Divisibility and Primes - Key Properties

The theory of divisibility reveals deep structural properties of the integers. Two fundamental results, the Division Algorithm and Bézout's Identity, provide the foundation for many subsequent developments in number theory.

TheoremDivision Algorithm

Let $a, b \in \mathbb{Z}$ with $b > 0$ . Then there exist unique integers $q$ (quotient) and $r$ (remainder) such that: $a = bq + r, \quad 0 \leq r < b$

The quotient $q$ is often written as $\lfloor a/b \rfloor$ , and the remainder $r$ as $a \bmod b$ .

The Division Algorithm is remarkable in guaranteeing both existence and uniqueness of the quotient and remainder.
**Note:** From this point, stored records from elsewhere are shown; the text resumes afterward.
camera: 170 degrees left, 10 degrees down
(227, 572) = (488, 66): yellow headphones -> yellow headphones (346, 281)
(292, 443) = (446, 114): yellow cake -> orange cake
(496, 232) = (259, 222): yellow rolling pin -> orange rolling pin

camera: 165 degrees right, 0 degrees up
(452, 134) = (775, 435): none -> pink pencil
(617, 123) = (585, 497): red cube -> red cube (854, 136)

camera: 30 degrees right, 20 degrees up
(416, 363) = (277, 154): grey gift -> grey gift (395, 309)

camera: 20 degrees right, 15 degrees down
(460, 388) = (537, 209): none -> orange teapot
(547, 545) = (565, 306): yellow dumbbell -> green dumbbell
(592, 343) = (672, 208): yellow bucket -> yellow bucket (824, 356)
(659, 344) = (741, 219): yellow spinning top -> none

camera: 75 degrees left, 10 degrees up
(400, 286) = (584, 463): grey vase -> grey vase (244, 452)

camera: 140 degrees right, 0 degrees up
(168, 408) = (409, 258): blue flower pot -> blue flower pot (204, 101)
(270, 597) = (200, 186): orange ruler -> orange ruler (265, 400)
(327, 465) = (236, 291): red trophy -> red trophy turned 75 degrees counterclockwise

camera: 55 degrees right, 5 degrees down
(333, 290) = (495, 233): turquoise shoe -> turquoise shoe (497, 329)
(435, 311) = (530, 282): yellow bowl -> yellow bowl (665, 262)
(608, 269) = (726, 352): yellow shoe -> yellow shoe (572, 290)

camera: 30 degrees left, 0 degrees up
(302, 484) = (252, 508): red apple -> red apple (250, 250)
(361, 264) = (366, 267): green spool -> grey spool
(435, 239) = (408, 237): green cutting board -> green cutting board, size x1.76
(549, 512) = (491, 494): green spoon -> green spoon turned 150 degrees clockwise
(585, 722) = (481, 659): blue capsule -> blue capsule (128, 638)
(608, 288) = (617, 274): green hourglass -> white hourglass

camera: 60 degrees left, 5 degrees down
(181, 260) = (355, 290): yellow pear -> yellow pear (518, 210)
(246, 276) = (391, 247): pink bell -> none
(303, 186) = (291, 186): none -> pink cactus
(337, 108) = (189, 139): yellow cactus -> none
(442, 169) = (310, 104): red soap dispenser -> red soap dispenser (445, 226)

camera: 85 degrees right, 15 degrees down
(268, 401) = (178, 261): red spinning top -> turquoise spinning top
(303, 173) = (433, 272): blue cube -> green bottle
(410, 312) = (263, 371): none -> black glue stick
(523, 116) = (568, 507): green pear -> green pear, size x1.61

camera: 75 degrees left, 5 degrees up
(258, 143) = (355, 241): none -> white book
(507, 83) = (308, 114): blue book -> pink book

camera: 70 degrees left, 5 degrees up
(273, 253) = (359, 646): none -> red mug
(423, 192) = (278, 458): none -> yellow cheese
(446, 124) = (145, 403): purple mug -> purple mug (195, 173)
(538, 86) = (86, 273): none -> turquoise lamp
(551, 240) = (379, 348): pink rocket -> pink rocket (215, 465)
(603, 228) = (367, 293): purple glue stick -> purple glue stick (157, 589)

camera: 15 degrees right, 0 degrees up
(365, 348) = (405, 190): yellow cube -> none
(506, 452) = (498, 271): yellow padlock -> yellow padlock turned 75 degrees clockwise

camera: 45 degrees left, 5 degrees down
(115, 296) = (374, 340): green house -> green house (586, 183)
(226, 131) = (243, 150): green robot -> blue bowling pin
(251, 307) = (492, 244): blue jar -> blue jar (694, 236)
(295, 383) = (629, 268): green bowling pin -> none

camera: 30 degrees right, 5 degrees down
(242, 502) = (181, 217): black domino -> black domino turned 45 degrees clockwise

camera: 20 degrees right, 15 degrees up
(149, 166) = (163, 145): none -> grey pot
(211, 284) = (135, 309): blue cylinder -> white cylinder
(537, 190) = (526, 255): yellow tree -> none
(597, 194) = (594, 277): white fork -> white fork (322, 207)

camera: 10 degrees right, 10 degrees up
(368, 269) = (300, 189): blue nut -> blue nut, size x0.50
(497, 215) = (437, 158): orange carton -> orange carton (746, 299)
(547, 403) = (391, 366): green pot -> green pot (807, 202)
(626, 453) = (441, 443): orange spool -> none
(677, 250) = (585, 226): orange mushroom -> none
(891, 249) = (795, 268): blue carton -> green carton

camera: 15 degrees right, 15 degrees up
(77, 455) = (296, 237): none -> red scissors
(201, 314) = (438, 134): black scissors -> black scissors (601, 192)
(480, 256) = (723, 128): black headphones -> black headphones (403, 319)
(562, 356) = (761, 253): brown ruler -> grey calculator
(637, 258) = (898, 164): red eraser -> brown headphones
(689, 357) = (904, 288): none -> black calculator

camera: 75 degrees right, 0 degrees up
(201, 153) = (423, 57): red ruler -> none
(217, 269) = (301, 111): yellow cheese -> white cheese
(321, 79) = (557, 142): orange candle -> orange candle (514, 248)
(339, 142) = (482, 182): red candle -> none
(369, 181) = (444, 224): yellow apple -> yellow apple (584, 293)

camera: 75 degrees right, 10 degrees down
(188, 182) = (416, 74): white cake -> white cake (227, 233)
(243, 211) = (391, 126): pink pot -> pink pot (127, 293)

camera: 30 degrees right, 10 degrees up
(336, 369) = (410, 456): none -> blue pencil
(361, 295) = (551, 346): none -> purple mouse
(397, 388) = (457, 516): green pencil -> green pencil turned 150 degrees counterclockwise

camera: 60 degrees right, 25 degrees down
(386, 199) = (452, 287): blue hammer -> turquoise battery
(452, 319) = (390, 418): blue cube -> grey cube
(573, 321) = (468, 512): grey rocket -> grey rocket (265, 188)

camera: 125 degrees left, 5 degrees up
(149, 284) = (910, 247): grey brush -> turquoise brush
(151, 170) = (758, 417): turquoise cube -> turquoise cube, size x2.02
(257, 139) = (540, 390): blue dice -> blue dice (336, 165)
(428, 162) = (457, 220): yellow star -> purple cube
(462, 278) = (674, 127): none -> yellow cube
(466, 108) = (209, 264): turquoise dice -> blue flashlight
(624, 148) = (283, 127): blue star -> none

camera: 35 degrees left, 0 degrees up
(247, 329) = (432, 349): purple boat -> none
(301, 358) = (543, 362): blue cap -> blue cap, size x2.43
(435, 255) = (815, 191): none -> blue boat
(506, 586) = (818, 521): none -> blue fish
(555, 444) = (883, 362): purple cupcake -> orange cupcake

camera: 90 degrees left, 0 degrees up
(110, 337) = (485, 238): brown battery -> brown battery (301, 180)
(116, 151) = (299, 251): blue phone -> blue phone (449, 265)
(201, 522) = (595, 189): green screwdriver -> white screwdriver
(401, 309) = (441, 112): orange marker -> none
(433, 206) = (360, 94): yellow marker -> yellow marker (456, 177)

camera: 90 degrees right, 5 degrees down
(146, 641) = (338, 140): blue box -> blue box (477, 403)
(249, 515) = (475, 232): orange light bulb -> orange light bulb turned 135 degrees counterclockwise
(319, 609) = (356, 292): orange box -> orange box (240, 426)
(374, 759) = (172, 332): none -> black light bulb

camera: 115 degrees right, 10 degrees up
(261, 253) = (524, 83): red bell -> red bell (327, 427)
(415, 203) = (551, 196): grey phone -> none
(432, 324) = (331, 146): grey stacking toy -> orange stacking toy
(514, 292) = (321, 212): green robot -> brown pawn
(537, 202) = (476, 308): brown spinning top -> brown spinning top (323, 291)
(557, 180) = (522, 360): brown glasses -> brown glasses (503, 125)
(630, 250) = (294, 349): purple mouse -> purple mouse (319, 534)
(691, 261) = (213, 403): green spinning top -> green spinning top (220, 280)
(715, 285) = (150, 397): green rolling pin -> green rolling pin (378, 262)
This uniqueness is crucial for the well-definedness of the remainder operation, which appears throughout number theory.

ExampleDivision Algorithm in Action

Consider $a = 17$ and $b = 5$ . Then: $17 = 5 \cdot 3 + 2$

Here $q = 3$ and $r = 2$ . Note that $0 \leq 2 < 5$ as required.

For negative dividends, say $a = -17$ and $b = 5$ : $-17 = 5 \cdot (-4) + 3$

We have $q = -4$ and $r = 3$ . The remainder must satisfy $0 \leq r < b$ , so $r$ cannot be $-2$ .

TheoremBézout's Identity

Let $a, b \in \mathbb{Z}$ , not both zero, and let $d = \gcd(a, b)$ . Then there exist integers $x, y$ such that: $ax + by = d$

Moreover, $d$ is the smallest positive integer that can be expressed in the form $ax + by$ with $x, y \in \mathbb{Z}$ .

Bézout's Identity is fundamental because it expresses the greatest common divisor as a linear combination of the original numbers. The coefficients $x$ and $y$ are called Bézout coefficients and can be computed using the Extended Euclidean Algorithm.

Remark

An important consequence of Bézout's Identity: if $\gcd(a, b) = 1$ , then there exist integers $x, y$ such that $ax + by = 1$ . This fact is crucial in solving linear Diophantine equations and in the construction of modular inverses.

ExampleBézout Coefficients

Let $a = 35$ and $b = 14$ . We have $\gcd(35, 14) = 7$ . We can verify: $35 \cdot (-1) + 14 \cdot 3 = -35 + 42 = 7$

Thus, $x = -1$ and $y = 3$ are Bézout coefficients. Note that these coefficients are not unique: we could also write $7 = 35 \cdot 1 + 14 \cdot (-2)$ .

The Euclidean algorithm systematically produces these coefficients by working backwards through the sequence of remainders generated during the gcd computation.